Study of CNTs-MoS2/CeO2 composites for lithium-sulfur battery performance

In recent years, lithium-sulfur batteries have received a lot of attention because of their high energy density (2600 Wh kg−1) and theoretical specific capacity (1675 mAh g−1), but they also suffer from poor electrical conductivity of S and its final products Li2S (the room temperature electronic conductivity is 5 × 10−30 S cm−1 and 3.6 × 10−7 S cm−1, respectively), volume expansion of the sulfur cathode during the reaction, and the “shuttle effect” of the polysulfide generated by the reaction in the electrolyte need to be solved.
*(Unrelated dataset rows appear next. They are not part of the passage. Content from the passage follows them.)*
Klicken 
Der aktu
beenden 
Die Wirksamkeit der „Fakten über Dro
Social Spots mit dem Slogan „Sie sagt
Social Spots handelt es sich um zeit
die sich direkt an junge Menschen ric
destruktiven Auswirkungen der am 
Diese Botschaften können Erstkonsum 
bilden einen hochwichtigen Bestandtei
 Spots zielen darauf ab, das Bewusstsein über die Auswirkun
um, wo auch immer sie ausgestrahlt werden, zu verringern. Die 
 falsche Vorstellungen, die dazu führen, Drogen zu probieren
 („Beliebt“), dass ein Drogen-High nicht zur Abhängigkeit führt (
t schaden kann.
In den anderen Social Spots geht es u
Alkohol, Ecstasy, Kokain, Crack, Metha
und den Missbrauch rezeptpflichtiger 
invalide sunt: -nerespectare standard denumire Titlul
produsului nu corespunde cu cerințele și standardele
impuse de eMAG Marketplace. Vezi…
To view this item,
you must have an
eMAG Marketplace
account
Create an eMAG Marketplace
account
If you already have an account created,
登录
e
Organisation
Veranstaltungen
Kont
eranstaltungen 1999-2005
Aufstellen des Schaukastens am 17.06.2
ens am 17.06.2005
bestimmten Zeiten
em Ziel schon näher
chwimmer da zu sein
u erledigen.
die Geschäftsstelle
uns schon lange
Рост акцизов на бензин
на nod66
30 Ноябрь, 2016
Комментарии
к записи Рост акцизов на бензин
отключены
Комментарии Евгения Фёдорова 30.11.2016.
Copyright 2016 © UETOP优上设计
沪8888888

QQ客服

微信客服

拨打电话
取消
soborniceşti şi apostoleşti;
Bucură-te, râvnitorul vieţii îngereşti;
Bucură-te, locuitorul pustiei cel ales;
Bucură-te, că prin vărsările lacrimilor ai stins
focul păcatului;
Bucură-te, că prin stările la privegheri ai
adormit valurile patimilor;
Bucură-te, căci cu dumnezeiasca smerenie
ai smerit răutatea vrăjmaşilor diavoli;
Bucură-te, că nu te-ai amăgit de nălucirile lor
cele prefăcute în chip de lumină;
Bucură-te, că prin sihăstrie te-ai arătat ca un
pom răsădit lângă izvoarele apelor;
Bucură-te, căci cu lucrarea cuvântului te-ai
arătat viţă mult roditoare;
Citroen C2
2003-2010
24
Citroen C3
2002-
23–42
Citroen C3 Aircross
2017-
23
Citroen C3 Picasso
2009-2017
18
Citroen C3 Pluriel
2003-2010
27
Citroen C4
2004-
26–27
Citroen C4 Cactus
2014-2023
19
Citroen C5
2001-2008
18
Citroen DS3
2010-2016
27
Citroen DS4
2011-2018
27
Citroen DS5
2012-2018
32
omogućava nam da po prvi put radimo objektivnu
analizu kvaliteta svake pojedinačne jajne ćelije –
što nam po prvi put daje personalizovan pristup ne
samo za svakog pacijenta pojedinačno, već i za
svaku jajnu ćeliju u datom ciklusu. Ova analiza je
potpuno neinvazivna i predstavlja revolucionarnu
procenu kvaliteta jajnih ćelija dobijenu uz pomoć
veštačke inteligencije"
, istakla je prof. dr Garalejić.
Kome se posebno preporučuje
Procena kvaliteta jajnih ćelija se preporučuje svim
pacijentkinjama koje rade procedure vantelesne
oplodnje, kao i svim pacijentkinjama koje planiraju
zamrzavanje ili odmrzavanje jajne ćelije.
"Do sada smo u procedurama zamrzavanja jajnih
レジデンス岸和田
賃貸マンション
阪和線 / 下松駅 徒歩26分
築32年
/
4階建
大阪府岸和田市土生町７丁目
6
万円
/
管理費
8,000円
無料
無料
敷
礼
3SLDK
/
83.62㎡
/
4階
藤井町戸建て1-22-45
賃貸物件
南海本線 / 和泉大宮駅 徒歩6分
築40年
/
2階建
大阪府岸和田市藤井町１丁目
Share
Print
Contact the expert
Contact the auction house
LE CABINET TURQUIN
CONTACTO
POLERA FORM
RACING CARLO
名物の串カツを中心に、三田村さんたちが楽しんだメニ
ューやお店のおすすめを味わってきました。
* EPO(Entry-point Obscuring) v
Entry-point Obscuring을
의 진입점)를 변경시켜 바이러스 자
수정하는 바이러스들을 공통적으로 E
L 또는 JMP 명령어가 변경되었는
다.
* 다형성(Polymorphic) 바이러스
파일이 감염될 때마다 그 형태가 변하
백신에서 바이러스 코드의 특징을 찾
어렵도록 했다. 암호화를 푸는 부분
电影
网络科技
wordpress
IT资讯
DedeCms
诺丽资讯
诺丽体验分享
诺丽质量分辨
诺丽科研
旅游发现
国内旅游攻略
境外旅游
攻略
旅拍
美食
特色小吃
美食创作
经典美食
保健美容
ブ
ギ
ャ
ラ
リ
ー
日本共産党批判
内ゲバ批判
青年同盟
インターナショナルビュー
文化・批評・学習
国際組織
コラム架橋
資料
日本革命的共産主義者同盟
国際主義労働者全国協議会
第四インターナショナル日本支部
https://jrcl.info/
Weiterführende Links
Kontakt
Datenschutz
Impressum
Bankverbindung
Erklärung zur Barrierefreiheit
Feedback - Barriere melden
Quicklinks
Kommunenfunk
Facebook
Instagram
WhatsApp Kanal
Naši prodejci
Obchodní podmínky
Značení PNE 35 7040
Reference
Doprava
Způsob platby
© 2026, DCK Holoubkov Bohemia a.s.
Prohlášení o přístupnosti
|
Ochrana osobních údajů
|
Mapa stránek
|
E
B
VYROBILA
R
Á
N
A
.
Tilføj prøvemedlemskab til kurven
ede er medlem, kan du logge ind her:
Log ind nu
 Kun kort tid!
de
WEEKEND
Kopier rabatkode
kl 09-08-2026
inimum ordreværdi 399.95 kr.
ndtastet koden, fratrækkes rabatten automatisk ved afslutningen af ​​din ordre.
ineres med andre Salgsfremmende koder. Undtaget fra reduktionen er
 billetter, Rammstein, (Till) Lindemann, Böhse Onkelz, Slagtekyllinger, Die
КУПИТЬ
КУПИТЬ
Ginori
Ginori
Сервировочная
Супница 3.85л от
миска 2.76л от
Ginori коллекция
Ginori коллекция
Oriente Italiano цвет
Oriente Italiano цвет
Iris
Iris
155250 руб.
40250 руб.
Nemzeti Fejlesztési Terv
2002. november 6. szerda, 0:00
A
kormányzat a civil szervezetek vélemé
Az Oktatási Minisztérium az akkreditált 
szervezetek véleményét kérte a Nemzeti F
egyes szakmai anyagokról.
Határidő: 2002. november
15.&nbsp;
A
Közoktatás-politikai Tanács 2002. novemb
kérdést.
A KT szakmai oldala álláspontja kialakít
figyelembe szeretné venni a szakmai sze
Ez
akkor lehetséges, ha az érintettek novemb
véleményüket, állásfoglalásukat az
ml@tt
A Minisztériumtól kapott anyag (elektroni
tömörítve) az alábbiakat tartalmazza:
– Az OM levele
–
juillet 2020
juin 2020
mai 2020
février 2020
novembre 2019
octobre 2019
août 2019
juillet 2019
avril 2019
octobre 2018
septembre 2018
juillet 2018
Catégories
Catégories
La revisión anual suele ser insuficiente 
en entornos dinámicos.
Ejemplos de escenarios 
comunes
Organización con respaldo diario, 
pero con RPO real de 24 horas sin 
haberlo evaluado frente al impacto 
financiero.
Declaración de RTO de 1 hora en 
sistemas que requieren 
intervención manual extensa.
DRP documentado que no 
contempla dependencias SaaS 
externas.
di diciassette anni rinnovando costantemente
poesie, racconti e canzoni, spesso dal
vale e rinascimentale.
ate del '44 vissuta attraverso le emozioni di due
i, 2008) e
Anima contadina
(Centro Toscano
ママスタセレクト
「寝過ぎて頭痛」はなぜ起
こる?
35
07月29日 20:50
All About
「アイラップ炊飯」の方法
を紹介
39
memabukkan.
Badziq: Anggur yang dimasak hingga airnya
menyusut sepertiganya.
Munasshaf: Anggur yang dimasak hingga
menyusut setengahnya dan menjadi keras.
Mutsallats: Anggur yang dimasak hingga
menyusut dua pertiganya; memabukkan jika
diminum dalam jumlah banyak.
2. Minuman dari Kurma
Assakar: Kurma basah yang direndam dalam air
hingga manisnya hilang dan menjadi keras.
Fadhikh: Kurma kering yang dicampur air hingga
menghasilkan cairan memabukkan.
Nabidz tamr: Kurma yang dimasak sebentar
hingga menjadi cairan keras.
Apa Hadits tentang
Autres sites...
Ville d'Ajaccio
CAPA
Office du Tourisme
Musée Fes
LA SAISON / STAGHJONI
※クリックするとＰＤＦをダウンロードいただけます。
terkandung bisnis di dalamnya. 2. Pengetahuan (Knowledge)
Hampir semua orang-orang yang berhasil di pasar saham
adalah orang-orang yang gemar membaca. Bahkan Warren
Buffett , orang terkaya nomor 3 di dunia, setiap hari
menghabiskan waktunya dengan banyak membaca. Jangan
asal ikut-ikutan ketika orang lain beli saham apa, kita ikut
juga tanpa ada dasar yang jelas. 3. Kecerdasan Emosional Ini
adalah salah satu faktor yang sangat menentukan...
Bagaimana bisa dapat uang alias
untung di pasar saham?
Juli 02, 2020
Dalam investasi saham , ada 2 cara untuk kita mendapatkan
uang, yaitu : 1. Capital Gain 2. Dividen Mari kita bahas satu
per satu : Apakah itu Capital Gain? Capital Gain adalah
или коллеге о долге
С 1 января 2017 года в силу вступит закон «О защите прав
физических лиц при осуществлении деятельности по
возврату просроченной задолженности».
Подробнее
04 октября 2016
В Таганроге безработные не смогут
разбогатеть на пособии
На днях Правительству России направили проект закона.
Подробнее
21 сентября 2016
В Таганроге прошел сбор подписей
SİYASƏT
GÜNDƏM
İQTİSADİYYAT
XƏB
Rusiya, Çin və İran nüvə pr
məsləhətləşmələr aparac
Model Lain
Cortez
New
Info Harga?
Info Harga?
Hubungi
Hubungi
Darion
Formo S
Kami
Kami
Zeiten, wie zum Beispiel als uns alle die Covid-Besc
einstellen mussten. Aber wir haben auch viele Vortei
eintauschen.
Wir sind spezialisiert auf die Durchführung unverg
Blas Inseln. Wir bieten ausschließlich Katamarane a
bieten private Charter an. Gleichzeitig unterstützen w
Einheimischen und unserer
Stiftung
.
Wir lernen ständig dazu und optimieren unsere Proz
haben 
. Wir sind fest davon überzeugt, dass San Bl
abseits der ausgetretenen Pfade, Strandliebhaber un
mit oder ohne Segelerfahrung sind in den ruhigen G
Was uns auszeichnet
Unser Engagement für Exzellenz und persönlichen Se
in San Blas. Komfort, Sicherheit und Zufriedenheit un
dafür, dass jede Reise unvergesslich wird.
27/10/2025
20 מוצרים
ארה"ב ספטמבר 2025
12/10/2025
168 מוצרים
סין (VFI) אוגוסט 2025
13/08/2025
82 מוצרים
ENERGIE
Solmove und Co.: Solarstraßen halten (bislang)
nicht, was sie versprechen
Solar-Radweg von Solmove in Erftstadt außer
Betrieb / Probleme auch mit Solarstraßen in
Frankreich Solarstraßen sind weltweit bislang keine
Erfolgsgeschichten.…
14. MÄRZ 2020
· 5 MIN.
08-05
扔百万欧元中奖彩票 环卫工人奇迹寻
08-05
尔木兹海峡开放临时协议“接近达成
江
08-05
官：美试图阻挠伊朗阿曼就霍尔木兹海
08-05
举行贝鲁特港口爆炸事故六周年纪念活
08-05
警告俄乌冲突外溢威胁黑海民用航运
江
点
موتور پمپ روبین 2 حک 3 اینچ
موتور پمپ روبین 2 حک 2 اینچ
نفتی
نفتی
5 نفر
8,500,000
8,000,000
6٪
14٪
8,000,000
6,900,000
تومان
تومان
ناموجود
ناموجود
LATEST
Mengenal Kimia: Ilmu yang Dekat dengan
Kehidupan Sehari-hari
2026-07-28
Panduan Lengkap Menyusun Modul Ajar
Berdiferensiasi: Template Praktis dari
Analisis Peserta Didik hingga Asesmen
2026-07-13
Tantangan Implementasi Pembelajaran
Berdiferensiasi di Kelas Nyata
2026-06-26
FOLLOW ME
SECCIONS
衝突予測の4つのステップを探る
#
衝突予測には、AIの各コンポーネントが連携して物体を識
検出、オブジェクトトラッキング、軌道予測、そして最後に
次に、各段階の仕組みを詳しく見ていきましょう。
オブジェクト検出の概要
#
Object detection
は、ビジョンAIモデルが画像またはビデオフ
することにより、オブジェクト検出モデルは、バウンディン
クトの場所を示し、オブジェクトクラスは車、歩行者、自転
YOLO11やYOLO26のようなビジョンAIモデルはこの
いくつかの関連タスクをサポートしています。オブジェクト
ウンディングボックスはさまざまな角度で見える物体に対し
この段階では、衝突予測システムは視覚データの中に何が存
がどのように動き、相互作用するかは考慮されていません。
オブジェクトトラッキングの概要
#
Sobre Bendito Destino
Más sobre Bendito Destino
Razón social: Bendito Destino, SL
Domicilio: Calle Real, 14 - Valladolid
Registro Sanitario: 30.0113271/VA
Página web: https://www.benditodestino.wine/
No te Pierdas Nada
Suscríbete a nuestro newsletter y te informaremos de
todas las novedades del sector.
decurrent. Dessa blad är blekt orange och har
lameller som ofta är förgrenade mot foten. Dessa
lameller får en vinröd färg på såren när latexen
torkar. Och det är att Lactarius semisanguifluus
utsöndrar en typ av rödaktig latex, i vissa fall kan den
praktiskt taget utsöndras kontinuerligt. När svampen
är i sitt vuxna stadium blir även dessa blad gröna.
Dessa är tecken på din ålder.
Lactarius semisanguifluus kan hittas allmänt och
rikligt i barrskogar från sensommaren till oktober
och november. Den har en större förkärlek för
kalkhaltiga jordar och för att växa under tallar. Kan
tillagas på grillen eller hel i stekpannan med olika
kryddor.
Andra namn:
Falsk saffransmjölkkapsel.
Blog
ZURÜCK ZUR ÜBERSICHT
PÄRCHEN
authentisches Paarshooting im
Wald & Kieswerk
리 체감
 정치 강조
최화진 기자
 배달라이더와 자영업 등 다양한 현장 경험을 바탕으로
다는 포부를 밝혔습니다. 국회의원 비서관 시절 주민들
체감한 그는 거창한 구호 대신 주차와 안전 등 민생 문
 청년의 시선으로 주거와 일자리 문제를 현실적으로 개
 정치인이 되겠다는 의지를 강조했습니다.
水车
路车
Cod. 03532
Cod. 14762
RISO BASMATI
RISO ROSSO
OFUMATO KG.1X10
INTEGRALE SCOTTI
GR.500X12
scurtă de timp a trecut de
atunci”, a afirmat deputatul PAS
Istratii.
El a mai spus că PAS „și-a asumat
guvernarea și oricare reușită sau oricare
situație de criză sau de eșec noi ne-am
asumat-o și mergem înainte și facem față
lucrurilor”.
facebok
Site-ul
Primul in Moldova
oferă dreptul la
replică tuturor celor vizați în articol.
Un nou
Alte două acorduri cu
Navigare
In order to solve the above problems, this paper has successfully compounded carbon nanotubes (CNTs) with molybdenum disulfide (MoS2) and cerium dioxide (CeO2) nanomaterials by a simple hydrothermal method to prepare CNTs-MoS2/CeO2 nanocomposites, in which MoS2 catalyzes the conversion of long-chain polysulfides to short-chain polysulfides, and CeO2 can adsorb polysulfides and inhibit their dissolution, thus alleviating the “shuttle effect.” The experimental results show that the composites have excellent electrochemical performance, with a discharge capacity of 1373.4 mAh g−1 in the first cycle at a current density of 0.1 C, and a discharge capacity of 933.9 mAh g−1 after 200 cycles at a current density of 0.2 C. The Coulomb efficiency can reach over 99%.